On a le sentiment que même si la France a obtenu son indépendance, ils sont toujours liés au cordon ombilical de la France. Il existe une idée subtile selon laquelle rien ne se passe dans les pays francophones sans l’approbation tacite de la France, a déclaré Ojewale à CNN.
Le changement actuel dans la dynamique du pouvoir révèle également la complexité des relations de la France avec ses anciennes colonies.
La pratique de la Franafrique, terme utilisé pour décrire la relation néocoloniale continue entre la France et ses anciennes colonies, a perpétué les allégations de contrôle français sur les affaires des nations africaines.
La Franafrique est le moyen pour la France de préserver son influence néocoloniale dans ses anciennes colonies et le cadre intellectuel qui la sous-tend, a déclaré Ogunmodede.
Par exemple, peu de choses ont suscité autant de controverses que le franc centrafricain ou CFA, une monnaie utilisée par 14 pays d’Afrique occidentale et centrale, dont le Niger et le Gabon.
Les pays utilisant le franc CFA sont tenus de stocker 50 % de leurs réserves de change auprès de la Banque de France, et la monnaie est rattachée à l’euro. Pour de nombreux Africains, ces dépôts obligatoires sont perçus comme des vestiges de la fiscalité coloniale.
Alors que Paris affirme que le système favorise la stabilité économique, d’autres affirment qu’il permet à la France d’exercer un contrôle sur l’économie des pays qui l’utilisent et de s’enrichir des richesses africaines.
L’économiste sénégalais Ndongo Samba Sylla a appelé à la suppression du franc CFA.

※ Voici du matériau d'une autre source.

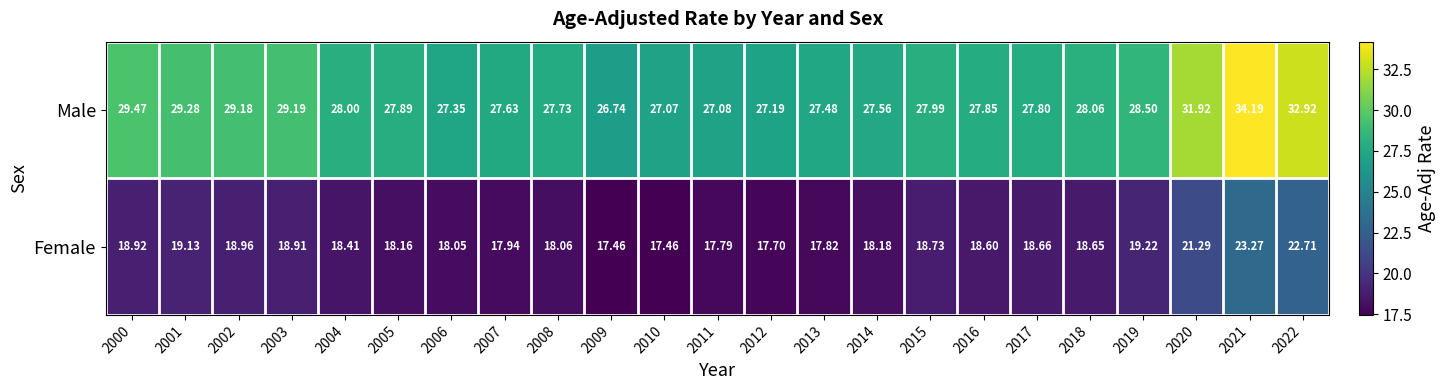

Between 2001 and 2007, which series saw the biggest shift?

Male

Pour ceux qui espèrent exporter des produits compétitifs, obtenir un crédit abordable, œuvrer à l’intégration du commerce continental ou lutter pour une Afrique libérée du contrôle impérialiste, le franc CFA est un anachronisme exigeant une élimination ordonnée et méthodique, a-t-il déclaré dans une interview en 2019.
La France maintient également des troupes militaires dans nombre de ses anciennes colonies et a été impliquée dans une opération Barkhane à grande échelle au Niger, qu’elle a été contrainte de se retirer récemment.
Le président Emmanuel Macron a également récemment recadré la nouvelle politique de la France pour l’Afrique et a déclaré que ses bases militaires seraient désormais gérées conjointement avec les nations.
L’ironie est que sous Macron, la France n’a jamais été aussi disposée à répondre directement aux critiques formulées contre la conduite du pays sur le continent et a travaillé dur pour recadrer ses relations avec l’Afrique.
Macron, qui a passé du temps au Nigeria lorsqu’il était adolescent, a accru l’aide apportée à l’Afrique, initié le rapatriement d’objets culturels emportés lors des conflits coloniaux et étendu son action au-delà des liens gouvernementaux conventionnels pour impliquer les jeunes générations et la société civile.
A l’issue d’une récente tournée en Afrique en mars, Macron a tenu à relooker l’image de la France, soulignant qu’il souhaitait travailler avec l’Afrique sur un pied d’égalité.
Nous voulons être des partenaires à long terme, a-t-il déclaré. L’Afrique est un théâtre de compétition. Cela doit se faire dans un cadre équitable. Nous avons notre rôle à jouer, ni plus ni moins.